Rule 502(d) Orders and the Attorney-Client Privilege

In today’s increasingly data-driven world, compliance with discovery requirements can mean production of hundreds of thousands of pages of documents, if not millions. Federal Rule of Evidence 502(d) was enacted to reduce the costs and risks associated with discovery, and to allow a federal court to protect the privilege of documents that have been inadvertently disclosed.
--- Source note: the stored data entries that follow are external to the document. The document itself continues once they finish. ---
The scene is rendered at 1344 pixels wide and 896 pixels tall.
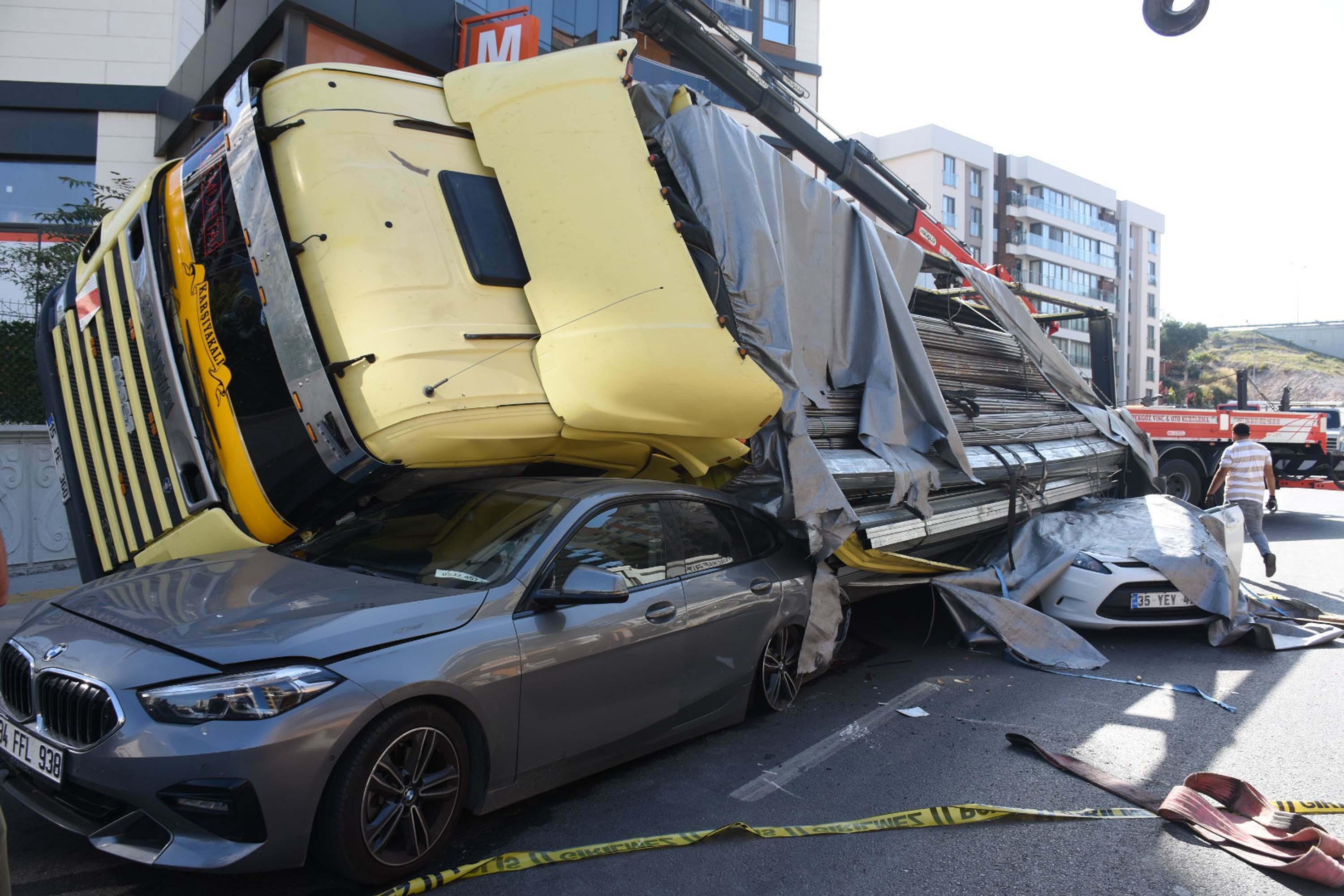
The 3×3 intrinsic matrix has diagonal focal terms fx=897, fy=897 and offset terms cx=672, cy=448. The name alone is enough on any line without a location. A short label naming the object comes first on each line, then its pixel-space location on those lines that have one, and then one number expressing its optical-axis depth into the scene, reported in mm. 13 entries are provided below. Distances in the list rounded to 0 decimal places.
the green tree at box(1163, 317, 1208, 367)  95812
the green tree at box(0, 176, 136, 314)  8789
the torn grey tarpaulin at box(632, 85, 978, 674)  5180
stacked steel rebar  5816
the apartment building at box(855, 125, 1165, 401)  60719
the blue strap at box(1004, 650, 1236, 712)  5359
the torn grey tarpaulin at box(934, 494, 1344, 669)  6270
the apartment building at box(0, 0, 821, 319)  13688
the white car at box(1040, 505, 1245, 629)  6586
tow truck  14242
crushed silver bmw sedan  2666
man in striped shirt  9266
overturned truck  4230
Federal Rule of Evidence 502(d) provides that “a federal court may order that the privilege or protection is not waived by disclosure connected with the litigation pending before the court – in which event the disclosure is also not a waiver in any other federal or state proceeding.”

Used properly, Rule 502(d) can be a valuable asset in protecting the attorney client and attorney work product privilege through the discovery process. The Rule 502(d) order can help alleviate some of the uncertainty relating to the inadvertent disclosure analysis under the general rule of Rule 502(b). Unlike Rule 502(b), protections under 502(d) need not depend on whether disclosure was inadvertent.1 Rule 502(d) also expressly prevents waiver in other federal and state court proceedings, and is available to and binding on non-parties, such as subpoena respondents.

Despite the benefits of a Rule 502(d) order, many practitioners and judges have not taken advantage of those benefits. Inconsistent application of the rule may be partially to blame. For example, although Rule 502(d) does not expressly require parties to take “reasonable” steps to protect documents (as compared to Rule 502(b)), some courts have analyzed the care taken in producing documents.2 Some practitioners have also expressed concerns about a court requiring expedited production under the supposed protection of a 502(d) order.3

Lawyers would be wise to consider how a Rule 502(d) order can help mitigate the loss of inadvertent disclosure. For more discussion of the risks, benefits, and court treatment of Rule 502(d) orders, please see the November 2014 issue of the CBA Report.

1 See Brookfield Asset Mgmt., Inc. v. AIG Fin. Prods. Corp., 2013 U.S. Dist. LEXIS 29543, (S.D.N.Y. 2013) (permitting claw-back under a 502(d) order even if the defendant had “dropped the ball”). 2 See Bd. of Trustees, Sheet Metal Worker’s Nat’l Pension Fund v. Palladium Equity Partners, LLC, 722 F.Supp.2d 845 (E.D. Mich. 2010) (noting that the court’s protective order represented a 502(d) claw-back agreement, but still continuing to assess whether “defendants took reasonable steps to prevent disclosure”). 3 See Rajala v. McGuire Woods, LLP, No. 08-2638-CM-DJW (D. Kan. Jan. 3, 2013) (Rule 502(d) order “will permit the parties to conduct and respond to discovery in an expeditious manner, without the need for time-consuming and costly pre-production privilege reviews”).